------ EXTRACTED DATA ------

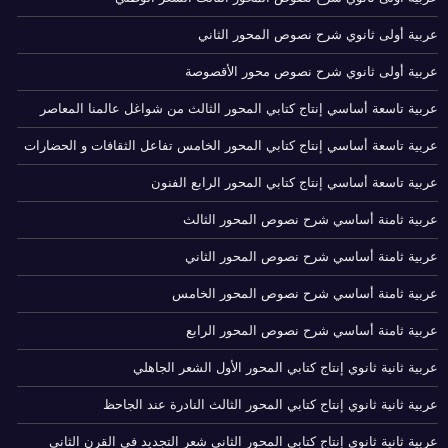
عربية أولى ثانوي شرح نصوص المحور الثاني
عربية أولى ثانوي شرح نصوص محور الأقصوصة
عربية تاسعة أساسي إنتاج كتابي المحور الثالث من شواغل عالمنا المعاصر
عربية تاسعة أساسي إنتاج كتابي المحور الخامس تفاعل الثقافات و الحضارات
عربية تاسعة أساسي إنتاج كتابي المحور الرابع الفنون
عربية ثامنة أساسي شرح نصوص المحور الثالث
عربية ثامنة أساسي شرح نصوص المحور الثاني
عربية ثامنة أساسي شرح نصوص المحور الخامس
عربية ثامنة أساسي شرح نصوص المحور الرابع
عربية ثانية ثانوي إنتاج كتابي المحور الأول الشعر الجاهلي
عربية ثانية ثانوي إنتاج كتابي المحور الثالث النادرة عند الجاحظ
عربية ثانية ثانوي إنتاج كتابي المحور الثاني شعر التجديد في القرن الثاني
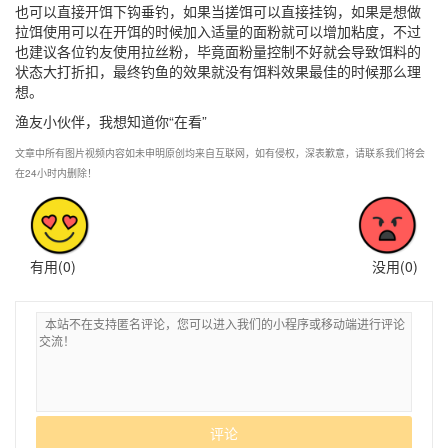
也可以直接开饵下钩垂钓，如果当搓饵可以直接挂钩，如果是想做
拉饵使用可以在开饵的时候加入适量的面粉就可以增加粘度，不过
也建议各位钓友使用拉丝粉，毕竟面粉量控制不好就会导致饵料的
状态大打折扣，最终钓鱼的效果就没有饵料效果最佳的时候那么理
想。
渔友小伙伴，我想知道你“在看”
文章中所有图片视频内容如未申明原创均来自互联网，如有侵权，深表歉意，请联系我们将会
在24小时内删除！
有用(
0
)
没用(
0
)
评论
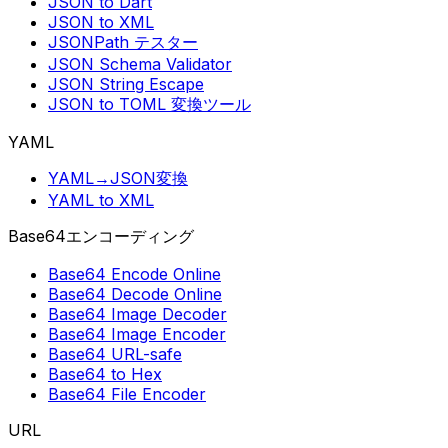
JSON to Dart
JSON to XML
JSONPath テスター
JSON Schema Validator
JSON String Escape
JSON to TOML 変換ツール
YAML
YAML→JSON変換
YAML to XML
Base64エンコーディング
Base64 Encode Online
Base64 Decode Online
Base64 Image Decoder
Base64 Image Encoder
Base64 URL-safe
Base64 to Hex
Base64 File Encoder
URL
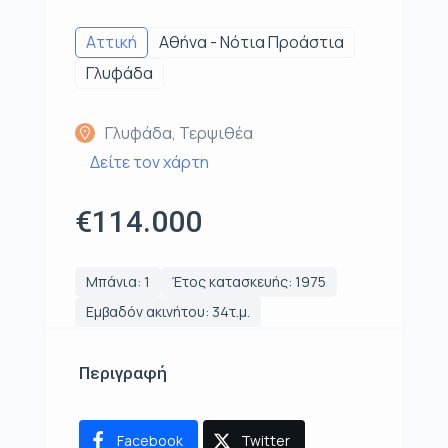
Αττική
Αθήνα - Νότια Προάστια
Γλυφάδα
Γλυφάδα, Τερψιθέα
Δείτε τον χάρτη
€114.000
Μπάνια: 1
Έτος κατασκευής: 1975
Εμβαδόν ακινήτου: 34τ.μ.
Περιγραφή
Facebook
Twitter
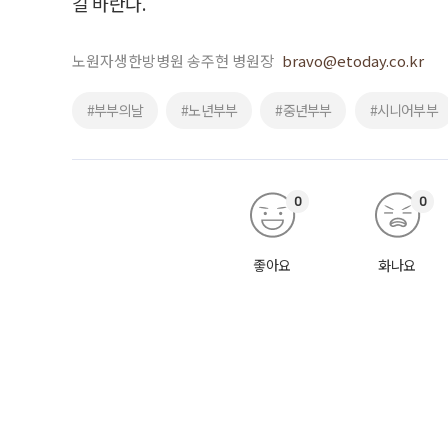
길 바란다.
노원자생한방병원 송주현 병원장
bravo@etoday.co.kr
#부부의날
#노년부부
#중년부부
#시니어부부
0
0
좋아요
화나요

------

EXERCISE DESCRIPTION
Show each line of the listing that holds the string "عربية".

RESPONSE BELOW
عربية أولى ثانوي شرح نصوص المحور الثاني
عربية أولى ثانوي شرح نصوص محور الأقصوصة
عربية تاسعة أساسي إنتاج كتابي المحور الثالث من شواغل عالمنا المعاصر
عربية تاسعة أساسي إنتاج كتابي المحور الخامس تفاعل الثقافات و الحضارات
عربية تاسعة أساسي إنتاج كتابي المحور الرابع الفنون
عربية ثامنة أساسي شرح نصوص المحور الثالث
عربية ثامنة أساسي شرح نصوص المحور الثاني
عربية ثامنة أساسي شرح نصوص المحور الخامس
عربية ثامنة أساسي شرح نصوص المحور الرابع
عربية ثانية ثانوي إنتاج كتابي المحور الأول الشعر الجاهلي
عربية ثانية ثانوي إنتاج كتابي المحور الثالث النادرة عند الجاحظ
عربية ثانية ثانوي إنتاج كتابي المحور الثاني شعر التجديد في القرن الثاني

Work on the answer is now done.